Figure 3. H3 K56 is hypo-acetylated at telomeres and hyper-acetylated at active genes

ChIP DNA of K56 acetylation and H3 C-terminus antibodies and input were amplified, fragmented, labeled and hybridized to GeneChip S.cerevisiae Tiling 1.0R Array. Moving averages of K56 acetylation, histone H3 and K56 / H3 data were plotted against (A) the distance from telomere end (window size, 20; step size, 500 bp) or (B) gene transcription rate (window size, 100; step size, 1).

Figure 4. Sir2 is required for deacetylating H3 K56 in vivo at telomere and HM loci

Relative H3 K56 acetylation and histone H3 levels were determined by ChIP assays using K56 acetylation and H3 C-terminus specific antibodies and normalized to an internal control (SPS2) and the input DNA. The relative level of K56 acetylation was further normalized to that of histone H3. K56 acetylation increases dramatically at telomere, E and I silencer of HML and HMR upon SIR2 deletion. In hst3Δ hst4Δ double deletion strain, H3 K56 acetylation increases in parallel at both the heterochromatic and the euchromatic regions, resulting in that the relative levels of K56 acetylation at silent loci to the internal control SPS2 are comparable to the wild type strain. Right panel shows representative gels. Values are averages of three independent experiments with error bars shown for standard deviations.

Figure 5. Sir2 deacetylates H3 K56 in vitro

(A) In vitro deacetylation assays were performed by incubating recombinant yeast Sir2 and various acetylated peptides in the presence and absence of NAD⁺. MALDI-TOF mass spectrometry chromatograms of the reaction mixture of (1) H3 K56 acetylated peptide without NAD⁺ or (2) with 1 mM NAD⁺, (3) H4 K16 acetylated peptide without NAD⁺ or (4) with 1 mM NAD⁺, (5) H4 K12 acetylated peptide without NAD⁺ or (6) with 1 mM NAD⁺, (7) H4 K16 acetylated peptide with vector control (pET) and (8) H3 K56 acetylated peptide with vector control (pET) were shown respectively. (B) Full length wild type core histones were incubated with recombinant yeast Sir2 in the presence and absence of 1 mM NAD⁺. A vector control experiment (pET) was performed in parallel. Reaction mixtures were resolved by 15% SDS-PAGE and probed with anti-H3 K56 Ac, anti-H4 K16 Ac and anti-H4 K12 Ac antibodies in the western blots. The bottom panel shows Coomassie Blue stained gel as a loading control.

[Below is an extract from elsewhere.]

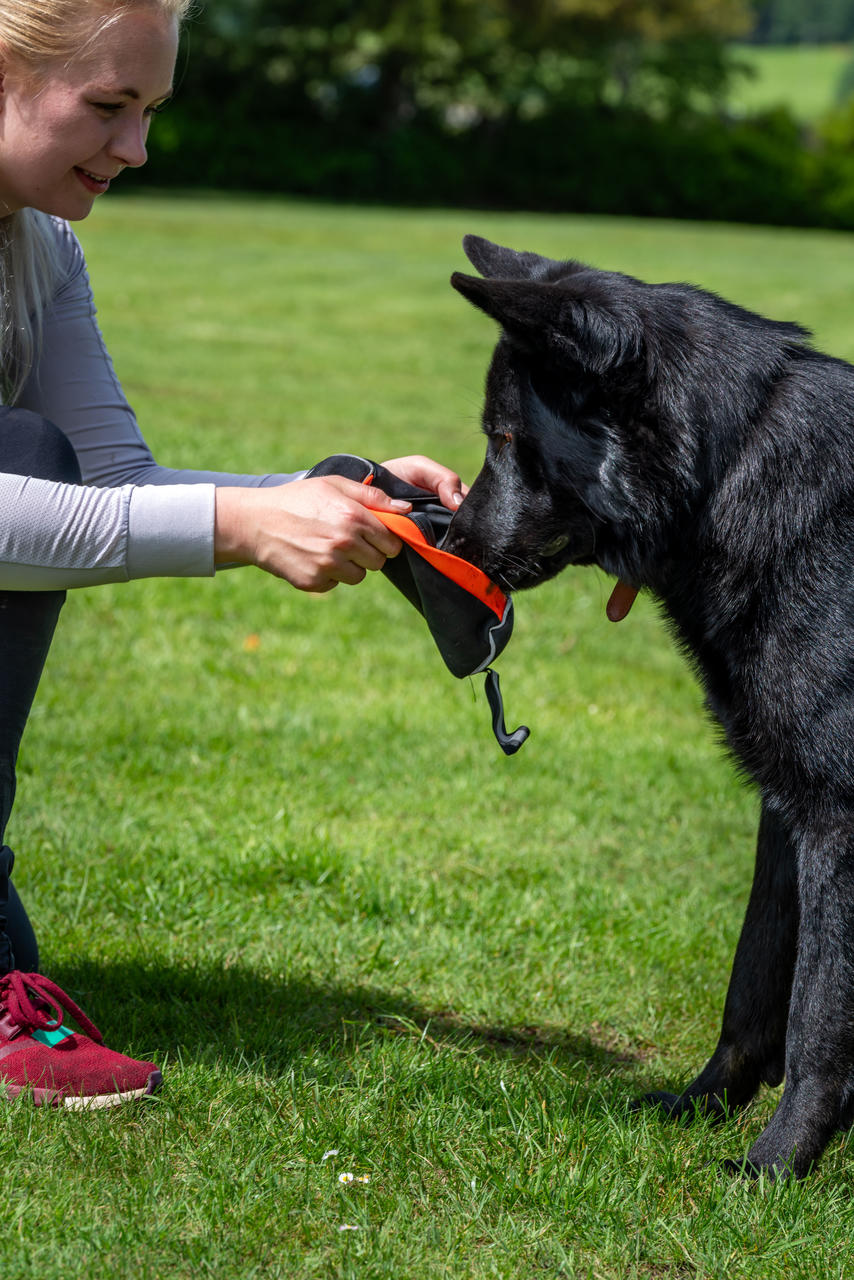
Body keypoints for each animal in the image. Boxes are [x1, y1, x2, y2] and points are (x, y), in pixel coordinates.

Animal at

Figure 6. Telomeric chromatin is accessible to dam methylase in K56 substitution mutants

Yeast genomic DNA was isolated from wild type (WT), K56G, K56Q and K56R cells expressing the E.coli dam methyltransferase. DNA samples were first digested with Nde I (lanes −) to yield a 870 bp telomeric fragment (fragment A), then a fraction of Nde I digested DNA was further cleaved with Dpn I or Mbo I or Sau3 AI (lanes +). Enzyme digested DNA samples were subjected to southern blot analysis using a 544 bp telomere VI-R DNA probe (indicated by a solid box in the gene map under the graphs). Percentile of enzyme cleavage in each strain was calculated by dividing the sum of the intensities of B and C bands by the sum of the intensities of all the bands in lane + ( (B+C)/(A+B+C) ). Right panel shows representative southern blots. Position of the telomeric southern blot region was shown under the graph. D, Dpn I, Mbo I and Sau3 AI site; N, Nde I site.